Baltimore delegates to the Maryland General Assembly
have introduced a bill to create an economic development area to promote the Pennsylvania Avenue corridor in west Baltimore as a place to live and do business.
House Bill 203 designates the Pennsylvania Avenue corridor as an arts, business and cultural district, with tax incentives for developers, artists and cultural groups. The district's boundaries are from Orchard Street on the south to Fulton Street on the north, Pennsylvania Avenue on the west to McCulloh Street on the east. It includes the Upton, Druid Heights and Penn North neighborhoods.
The bill's broad goals are to restore cultural landmarks, preserve and reuse historical buildings, encourage business and job development, establish a tourist destination and enhance property values. It authorizes tax credits for qualifying individuals who own or rent residential property or conduct a business in the district, or who move there after it has been established. Qualifying individuals are eligible for property tax credit and exemption from admissions and amusement tax.
The bill does not specify funding sources for the redevelopment. “You want to establish the district first and the dollars will follow,” says Democratic Delegate Keiffer Mitchell, Jr., a co-sponsor of the bill who represents the district. “There is an array of possible funding that the city and state could use.”
“Some commercial development is going on already on Pennsylvania Avenue but I’d like to encourage other types of development,” says Democratic Delegate Melvin Stukes, lead sponsor of the bill who also represents the district.
Stukes says he wants to encourage the development of the cultural aspects of the corridor, in particular the construction of a new arts center that would house the Royal Theatre and the Arena Players
. The Royal Theatre opened in 1922 and was demolished in 1971. It was a major destination for black entertainers, including Cab Calloway and Ray Charles. The Arena Players is currently housed at 801 McCulloh St.
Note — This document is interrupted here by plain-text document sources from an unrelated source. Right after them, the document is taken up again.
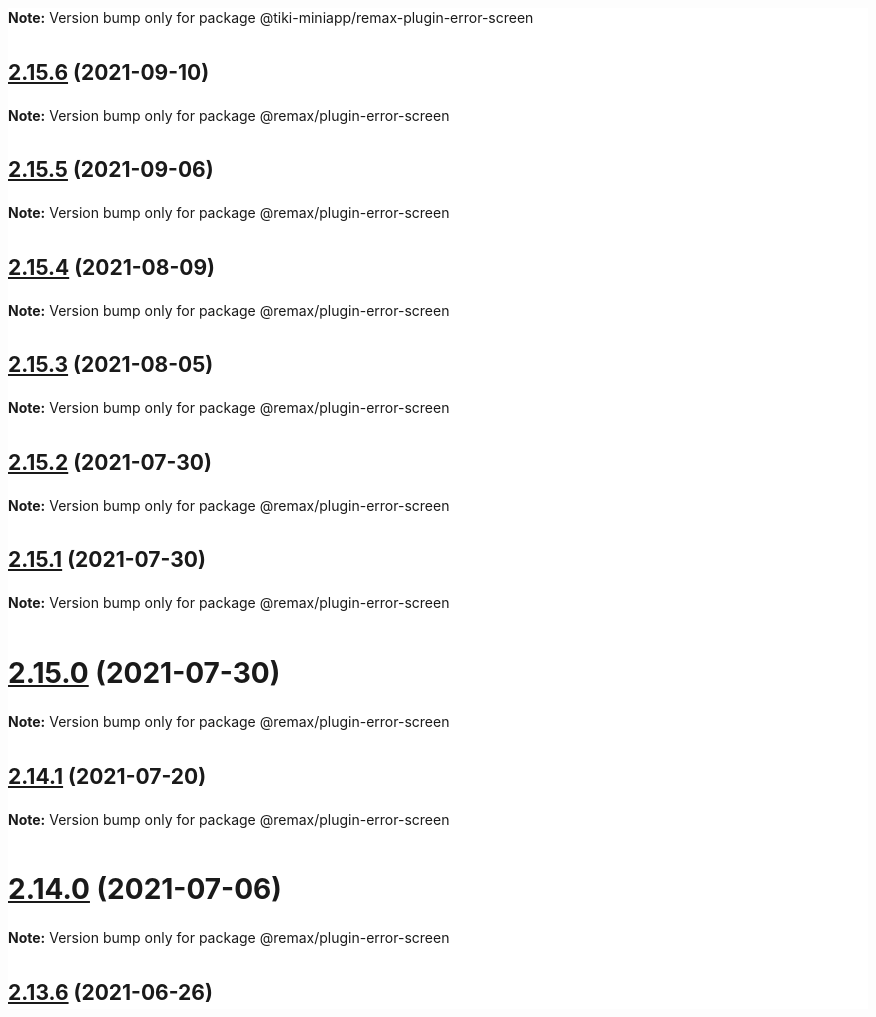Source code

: **Note:** Version bump only for package @tiki-miniapp/remax-plugin-error-screen

## [2.15.6](https://github.com/remaxjs/remax/compare/v2.15.5...v2.15.6) (2021-09-10)

**Note:** Version bump only for package @remax/plugin-error-screen

## [2.15.5](https://github.com/remaxjs/remax/compare/v2.15.4...v2.15.5) (2021-09-06)

**Note:** Version bump only for package @remax/plugin-error-screen

## [2.15.4](https://github.com/remaxjs/remax/compare/v2.15.3...v2.15.4) (2021-08-09)

**Note:** Version bump only for package @remax/plugin-error-screen

## [2.15.3](https://github.com/remaxjs/remax/compare/v2.15.2...v2.15.3) (2021-08-05)

**Note:** Version bump only for package @remax/plugin-error-screen

## [2.15.2](https://github.com/remaxjs/remax/compare/v2.15.1...v2.15.2) (2021-07-30)

**Note:** Version bump only for package @remax/plugin-error-screen

## [2.15.1](https://github.com/remaxjs/remax/compare/v2.15.0...v2.15.1) (2021-07-30)

**Note:** Version bump only for package @remax/plugin-error-screen

# [2.15.0](https://github.com/remaxjs/remax/compare/v2.14.1...v2.15.0) (2021-07-30)

**Note:** Version bump only for package @remax/plugin-error-screen

## [2.14.1](https://github.com/remaxjs/remax/compare/v2.14.0...v2.14.1) (2021-07-20)

**Note:** Version bump only for package @remax/plugin-error-screen

# [2.14.0](https://github.com/remaxjs/remax/compare/v2.13.6...v2.14.0) (2021-07-06)

**Note:** Version bump only for package @remax/plugin-error-screen

## [2.13.6](https://github.com/remaxjs/remax/compare/v2.13.5...v2.13.6) (2021-06-26)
“I see a lot of black history in Baltimore disappearing and I am determined to save as much as possible,” Stukes says.
Mitchell says the district would not be the first such district in Baltimore. That honor goes to the Station North Arts & Entertainment District.
“It will help not just Pennsylvania Avenue but all the housing surrounding it, from McCulloh Street to Pennsylvania Avenue,” Mitchell says.
Says Stukes, “This not something that will happen overnight. We don’t have preliminary figures for the cost and how long it will take. But we want to begin a serious discussion on having it happen.”
The bill had its first reading before the House Economic Matters Committee last month. To date, a hearing has not been scheduled. If passed, the arts, business and cultural district designation would need approval from the Baltimore City Council.
Nonetheless, both Stukes and Mitchell say they are optimistic about passage in the General Assembly. “Economic development for the City of Baltimore is viewed favorably,” Mitchell says. “And in terms of revitalizing the arts in the city and that this is an historical area, it bodes well for passage.”